As shown in Tables 3 to 6, when the pressure when introducing the inert gas is 10 ⁻² Pa to 10 ¹ Pa, the afterimage value (element performance) is remarkably high at 1% or less. The present invention is particularly effective when mass-producing organic devices such as organic EL and organic CMOS using an organic material that decomposes when deposited for a long time.

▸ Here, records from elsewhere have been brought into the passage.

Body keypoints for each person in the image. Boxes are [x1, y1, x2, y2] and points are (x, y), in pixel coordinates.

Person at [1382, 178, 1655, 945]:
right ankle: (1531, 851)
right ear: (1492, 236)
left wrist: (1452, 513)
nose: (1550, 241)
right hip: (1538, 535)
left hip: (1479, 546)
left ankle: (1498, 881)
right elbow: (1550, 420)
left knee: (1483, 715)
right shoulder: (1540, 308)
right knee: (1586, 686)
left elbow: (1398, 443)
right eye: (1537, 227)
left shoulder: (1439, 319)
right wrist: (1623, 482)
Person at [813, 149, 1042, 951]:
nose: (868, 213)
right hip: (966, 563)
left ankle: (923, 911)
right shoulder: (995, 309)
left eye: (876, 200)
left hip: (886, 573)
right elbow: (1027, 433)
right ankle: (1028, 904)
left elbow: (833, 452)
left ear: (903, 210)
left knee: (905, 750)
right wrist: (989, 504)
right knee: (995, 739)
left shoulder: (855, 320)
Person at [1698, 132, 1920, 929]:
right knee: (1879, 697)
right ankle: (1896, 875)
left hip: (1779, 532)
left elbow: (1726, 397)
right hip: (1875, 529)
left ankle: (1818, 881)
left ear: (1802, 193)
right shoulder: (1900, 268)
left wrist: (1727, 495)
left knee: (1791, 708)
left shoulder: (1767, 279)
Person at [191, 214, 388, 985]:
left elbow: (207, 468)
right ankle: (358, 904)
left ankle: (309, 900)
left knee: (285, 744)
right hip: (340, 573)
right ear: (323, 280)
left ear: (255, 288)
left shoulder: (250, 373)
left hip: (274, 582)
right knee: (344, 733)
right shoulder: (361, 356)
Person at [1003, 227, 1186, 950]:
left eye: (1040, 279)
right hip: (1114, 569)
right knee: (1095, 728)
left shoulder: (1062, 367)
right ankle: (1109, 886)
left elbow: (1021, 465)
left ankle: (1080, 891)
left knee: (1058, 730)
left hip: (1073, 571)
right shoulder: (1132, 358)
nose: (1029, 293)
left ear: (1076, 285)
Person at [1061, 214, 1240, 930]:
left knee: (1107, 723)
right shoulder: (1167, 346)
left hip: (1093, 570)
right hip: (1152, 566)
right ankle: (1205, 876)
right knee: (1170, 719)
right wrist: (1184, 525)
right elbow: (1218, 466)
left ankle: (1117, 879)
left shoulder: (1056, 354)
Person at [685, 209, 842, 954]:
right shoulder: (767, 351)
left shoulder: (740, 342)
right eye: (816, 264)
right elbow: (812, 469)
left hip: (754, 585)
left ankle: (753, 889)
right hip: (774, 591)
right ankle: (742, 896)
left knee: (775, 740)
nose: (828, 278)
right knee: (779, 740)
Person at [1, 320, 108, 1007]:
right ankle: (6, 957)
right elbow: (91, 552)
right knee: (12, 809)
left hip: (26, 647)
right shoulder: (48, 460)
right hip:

DESCRIPTION OF SYMBOLS 10 Deposition apparatus 12 Deposition chamber 14 Vacuum exhaust part 16 Evaporation part 18 Gas supply part 19 Pressure sensor 20 Control part 22 Crucible 28 Material supply part 30 Gas supply source 34 Inert gas introduction valve (valve)
50 photoelectric conversion element 58 organic layer 102 organic film

Claims (6)

A manufacturing method for forming a photoelectric conversion layer by depositing an organic material on a film forming material in a vacuum deposition chamber,
A vapor deposition step of heating and evaporating the organic material in the vapor deposition chamber in the vacuum atmosphere to deposit the organic material on the film formation material;
In a state where heating of the organic material is maintained, an inert gas is supplied into the vapor deposition chamber to suppress evaporation of the organic material, and a stop step of temporarily stopping the vapor deposition,
With the heating of the organic material maintained, the supply of the inert gas into the vapor deposition chamber is stopped and the vacuum atmosphere is resumed, and a resuming step of restarting the vapor deposition of the organic material,
The method for producing a photoelectric conversion layer, characterized in that, in the stopping step, the organic material used for the vapor deposition is supplied in a state where the inert gas is supplied into the vapor deposition chamber.   The method for producing a photoelectric conversion layer according to claim 1, further comprising an exchange step of exchanging the film forming material in a state where the inert gas is supplied into the vapor deposition chamber in the stopping step.   The method for producing a photoelectric conversion layer according to claim 1, wherein the inert gas is any one of nitrogen gas, helium gas, argon gas, neon gas, krypton gas, and xenon gas. The method for producing a photoelectric conversion layer according to any one of claims 1 to 3, wherein the pressure in the deposition chamber when the inert gas is introduced into the deposition chamber is 1 × 10 ^-2 Pa to 10 Pa.   The method for producing a photoelectric conversion layer according to claim 1, wherein the film forming material is a substrate on which a lower electrode is formed. An evaporation method for forming an organic film by depositing an organic material on a film forming material in a vacuum deposition chamber,
A vapor deposition step of heating and evaporating the organic material in the vapor deposition chamber in the vacuum atmosphere to deposit the organic material on the film formation material;
In a state where heating of the organic material is maintained, an inert gas is supplied into the vapor deposition chamber to suppress evaporation of the organic material, and a stop step of temporarily stopping the vapor deposition,
With the heating of the organic material maintained, the supply of the inert gas into the vapor deposition chamber is stopped and the vacuum atmosphere is resumed, and a resuming step of restarting the vapor deposition of the organic material,
The vapor deposition method characterized in that, in the stopping step, the organic material used for the vapor deposition is supplied in a state where the inert gas is supplied into the vapor deposition chamber.